▸ **WORK INSTRUCTION**
Exclude all images and print the entries below exactly.

Segment Open

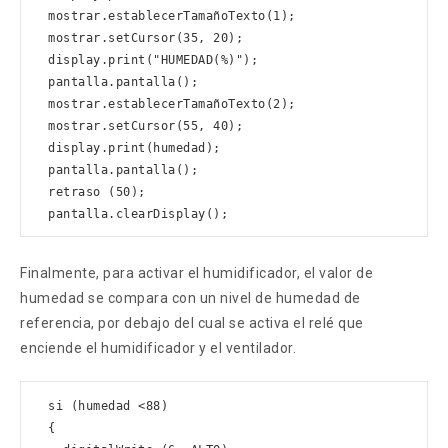
  mostrar.establecerTamañoTexto(1); 

  mostrar.setCursor(35, 20); 

  display.print("HUMEDAD(%)"); 

  pantalla.pantalla();  

  mostrar.establecerTamañoTexto(2); 

  mostrar.setCursor(55, 40); 

  display.print(humedad); 

  pantalla.pantalla(); 

  retraso (50); 

  pantalla.clearDisplay();
Finalmente, para activar el humidificador, el valor de
humedad se compara con un nivel de humedad de
referencia, por debajo del cual se activa el relé que
enciende el humidificador y el ventilador.
  si (humedad <88) 

  { 
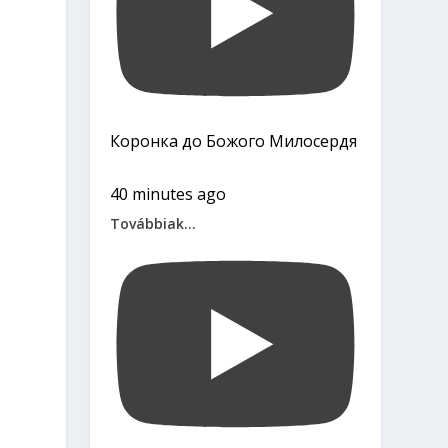
Коронка до Божого Милосердя
40 minutes ago
Továbbiak...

Segment Closed

▸ **WRITTEN RESPONSE**
  mostrar.establecerTamañoTexto(1); 

  mostrar.setCursor(35, 20); 

  display.print("HUMEDAD(%)"); 

  pantalla.pantalla();  

  mostrar.establecerTamañoTexto(2); 

  mostrar.setCursor(55, 40); 

  display.print(humedad); 

  pantalla.pantalla(); 

  retraso (50); 

  pantalla.clearDisplay();
Finalmente, para activar el humidificador, el valor de
humedad se compara con un nivel de humedad de
referencia, por debajo del cual se activa el relé que
enciende el humidificador y el ventilador.
  si (humedad <88) 

  { 
Коронка до Божого Милосердя
40 minutes ago
Továbbiak...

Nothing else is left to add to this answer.